Exercise – Beginning with the line that has "dffe uut2 (.d(sd), .clk(clk), .en(sen), .q(qe));", reproduce each remaining line of the data exactly, down to and including the last.

(Exercise inputs Opens)

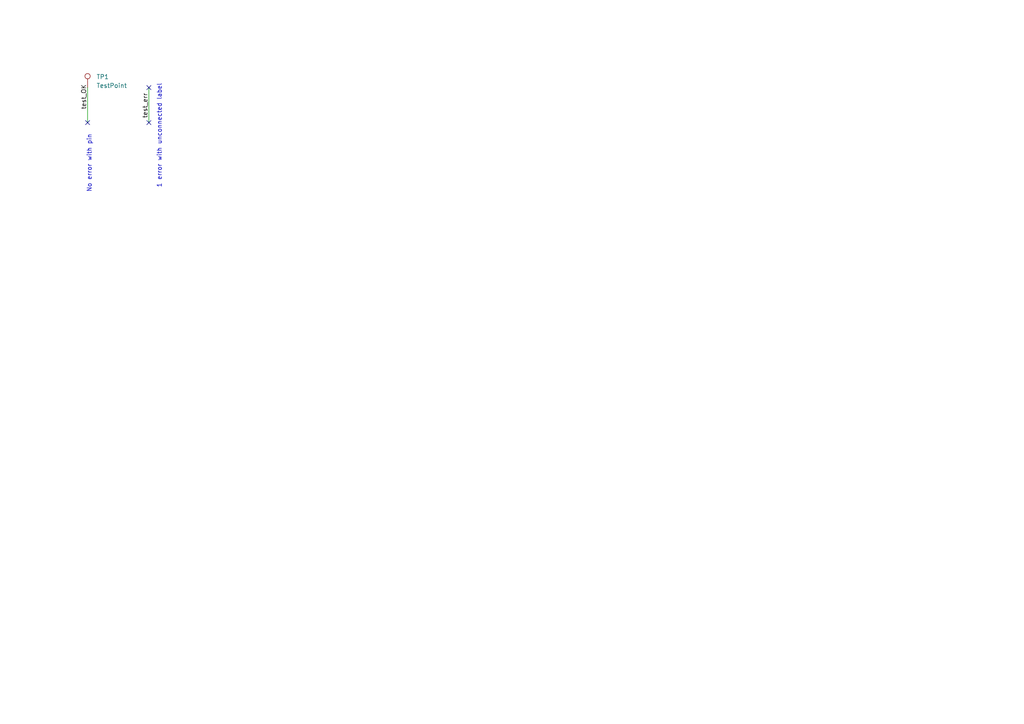
<source format=kicad_sch>
(kicad_sch (version 20211123) (generator eeschema)

  (uuid dbcbba47-5568-4743-853c-61930ab05049)

  (paper "A4")

  


  (no_connect (at 43.18 35.56) (uuid 5390cdcb-0b60-4cf2-ac73-75bc3f3db96f))
  (no_connect (at 43.18 25.4) (uuid dc8a70cf-6e4e-4231-b6be-1dcc1d97485c))
  (no_connect (at 25.4 35.56) (uuid ecd200e1-9ed6-4c4a-9585-915c7b7ccdd8))

  (wire (pts (xy 25.4 25.4) (xy 25.4 35.56))
    (stroke (width 0) (type solid) (color 0 0 0 0))
    (uuid 01236e64-2a69-4078-80f1-bc0398fb7c9f)
  )
  (wire (pts (xy 43.18 25.4) (xy 43.18 35.56))
    (stroke (width 0) (type solid) (color 0 0 0 0))
    (uuid 73f97079-eef5-4ec4-adbc-83ef78607567)
  )

  (text "1 error with unconnected label" (at 46.99 54.61 90)
    (effects (font (size 1.27 1.27)) (justify left bottom))
    (uuid 3e4e1fda-b57b-4929-8735-d7c559505ec0)
  )
  (text "No error with pin" (at 26.67 55.88 90)
    (effects (font (size 1.27 1.27)) (justify left bottom))
    (uuid 53efe433-3175-4976-ad3e-6c38960fd2d6)
  )

  (label "test_OK" (at 25.4 31.75 90)
    (effects (font (size 1.27 1.27)) (justify left bottom))
    (uuid 03e214cc-bc77-4985-a9e8-8e508ac46a57)
  )
  (label "test_err" (at 43.18 34.29 90)
    (effects (font (size 1.27 1.27)) (justify left bottom))
    (uuid 611e8228-959f-4611-a3b6-e1c3cf8cd158)
  )

  (symbol (lib_id "Connector:TestPoint") (at 25.4 25.4 0) (unit 1)
    (in_bom yes) (on_board yes) (fields_autoplaced)
    (uuid cec94f0d-33b7-46a7-b576-2bf3762411d5)
    (property "Reference" "TP1" (id 0) (at 27.94 22.2884 0)
      (effects (font (size 1.27 1.27)) (justify left))
    )
    (property "Value" "TestPoint" (id 1) (at 27.94 24.8284 0)
      (effects (font (size 1.27 1.27)) (justify left))
    )
    (property "Footprint" "" (id 2) (at 30.48 25.4 0)
      (effects (font (size 1.27 1.27)) hide)
    )
    (property "Datasheet" "~" (id 3) (at 30.48 25.4 0)
      (effects (font (size 1.27 1.27)) hide)
    )
    (pin "1" (uuid f674ea59-2458-4e43-b5b9-71098251b8f7))
  )

  (sheet_instances
    (path "/" (page "1"))
  )

  (symbol_instances
    (path "/cec94f0d-33b7-46a7-b576-2bf3762411d5"
      (reference "TP1") (unit 1) (value "TestPoint") (footprint "")
    )
  )
)

</source>
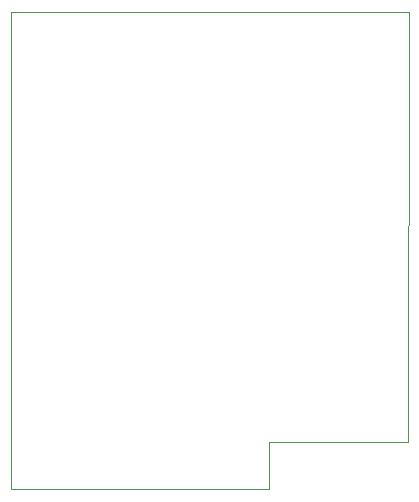
<source format=gbr>
%TF.GenerationSoftware,KiCad,Pcbnew,7.0.7*%
%TF.CreationDate,2025-08-27T15:09:01+01:00*%
%TF.ProjectId,Rosa,526f7361-2e6b-4696-9361-645f70636258,rev?*%
%TF.SameCoordinates,Original*%
%TF.FileFunction,Profile,NP*%
%FSLAX46Y46*%
G04 Gerber Fmt 4.6, Leading zero omitted, Abs format (unit mm)*
G04 Created by KiCad (PCBNEW 7.0.7) date 2025-08-27 15:09:01*
%MOMM*%
%LPD*%
G01*
G04 APERTURE LIST*
%TA.AperFunction,Profile*%
%ADD10C,0.100000*%
%TD*%
G04 APERTURE END LIST*
D10*
X36347400Y-2616200D02*
X36322000Y-39014400D01*
X24536400Y-39014400D02*
X24536400Y-43002200D01*
X24536400Y-43002200D02*
X2641600Y-43027600D01*
X2641600Y-43027600D02*
X2692400Y-2616200D01*
X2692400Y-2616200D02*
X36347400Y-2616200D01*
X36322000Y-39014400D02*
X24536400Y-39014400D01*
M02*

</source>
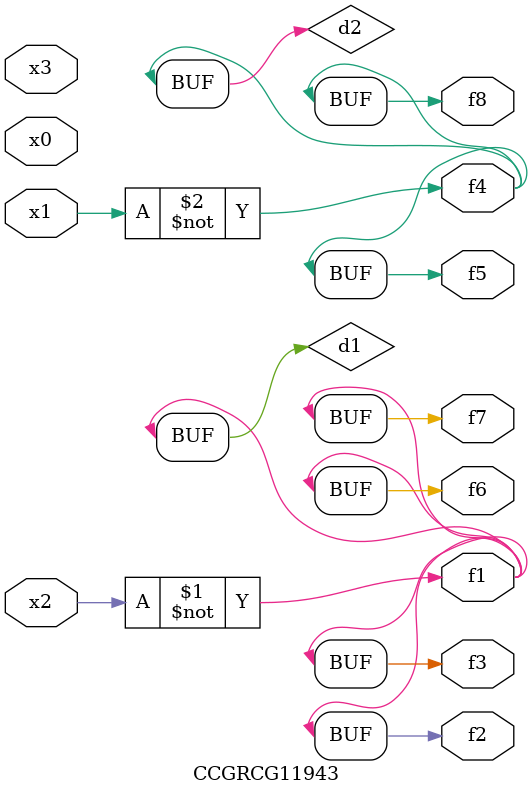
<source format=v>
module CCGRCG11943(
	input x0, x1, x2, x3,
	output f1, f2, f3, f4, f5, f6, f7, f8
);

	wire d1, d2;

	xnor (d1, x2);
	not (d2, x1);
	assign f1 = d1;
	assign f2 = d1;
	assign f3 = d1;
	assign f4 = d2;
	assign f5 = d2;
	assign f6 = d1;
	assign f7 = d1;
	assign f8 = d2;
endmodule

</source>
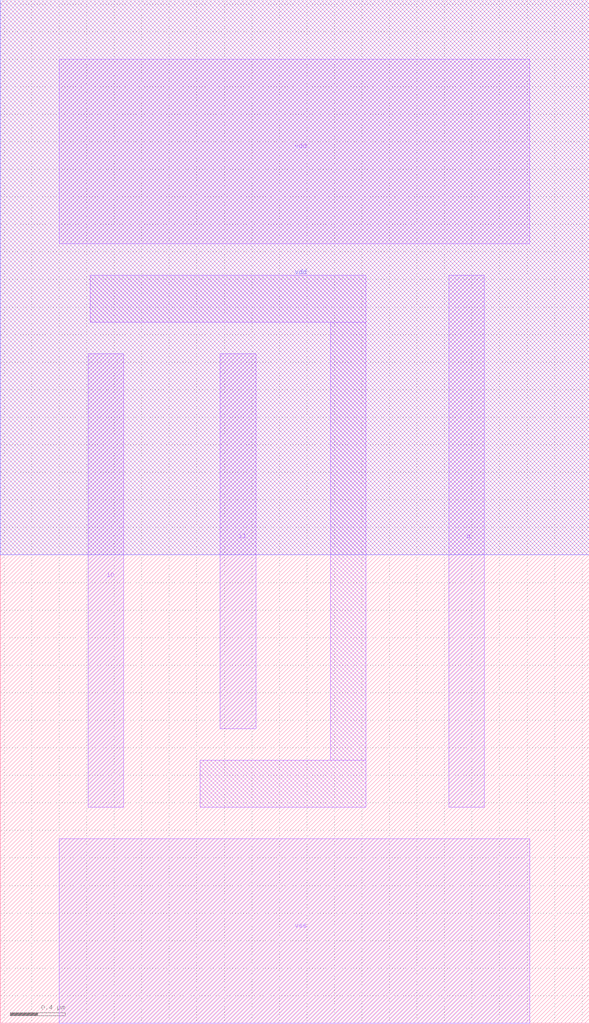
<source format=lef>
VERSION 5.7 ;
  NOWIREEXTENSIONATPIN ON ;
  DIVIDERCHAR "/" ;
  BUSBITCHARS "[]" ;
MACRO or2_x1
  CLASS BLOCK ;
  FOREIGN or2_x1 ;
  ORIGIN 0.430 0.000 ;
  SIZE 4.280 BY 7.430 ;
  PIN vss
    ANTENNADIFFAREA 2.606600 ;
    PORT
      LAYER Metal1 ;
        RECT 0.000 0.000 3.420 1.340 ;
    END
  END vss
  PIN vdd
    ANTENNADIFFAREA 2.307400 ;
    PORT
      LAYER Nwell ;
        RECT -0.430 3.400 3.850 7.430 ;
      LAYER Metal1 ;
        RECT 0.000 5.660 3.420 7.000 ;
    END
  END vdd
  PIN i0
    ANTENNAGATEAREA 0.492800 ;
    PORT
      LAYER Metal1 ;
        RECT 0.210 1.570 0.470 4.860 ;
    END
  END i0
  PIN i1
    ANTENNAGATEAREA 0.492800 ;
    PORT
      LAYER Metal1 ;
        RECT 1.170 2.140 1.430 4.860 ;
    END
  END i1
  PIN q
    ANTENNADIFFAREA 1.738000 ;
    PORT
      LAYER Metal1 ;
        RECT 2.830 1.570 3.090 5.430 ;
    END
  END q
  OBS
      LAYER Metal1 ;
        RECT 0.225 5.090 2.230 5.430 ;
        RECT 1.970 1.910 2.230 5.090 ;
        RECT 1.025 1.570 2.230 1.910 ;
  END
END or2_x1
END LIBRARY


</source>
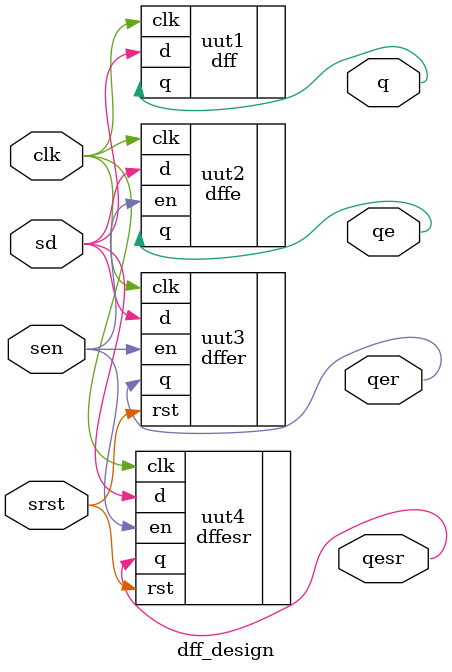
<source format=v>

`timescale 100ps/10ps

module dff_design (sd,sen,srst,clk, q, qe, qer, qesr);
   input sd, sen, srst, clk;
   output q, qe, qer, qesr;

   dff uut1 (.d(sd), .clk(clk), .q(q));
   dffe uut2 (.d(sd), .clk(clk), .en(sen), .q(qe));
   dffer uut3 (.d(sd), .clk(clk), .en(sen), .rst(srst), .q(qer));
   dffesr uut4 (.d(sd), .clk(clk), .en(sen), .rst(srst), .q(qesr));

endmodule // dff_design

</source>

(Exercise inputs Closes)

Exercise output –
   dffe uut2 (.d(sd), .clk(clk), .en(sen), .q(qe));
   dffer uut3 (.d(sd), .clk(clk), .en(sen), .rst(srst), .q(qer));
   dffesr uut4 (.d(sd), .clk(clk), .en(sen), .rst(srst), .q(qesr));

endmodule // dff_design

</source>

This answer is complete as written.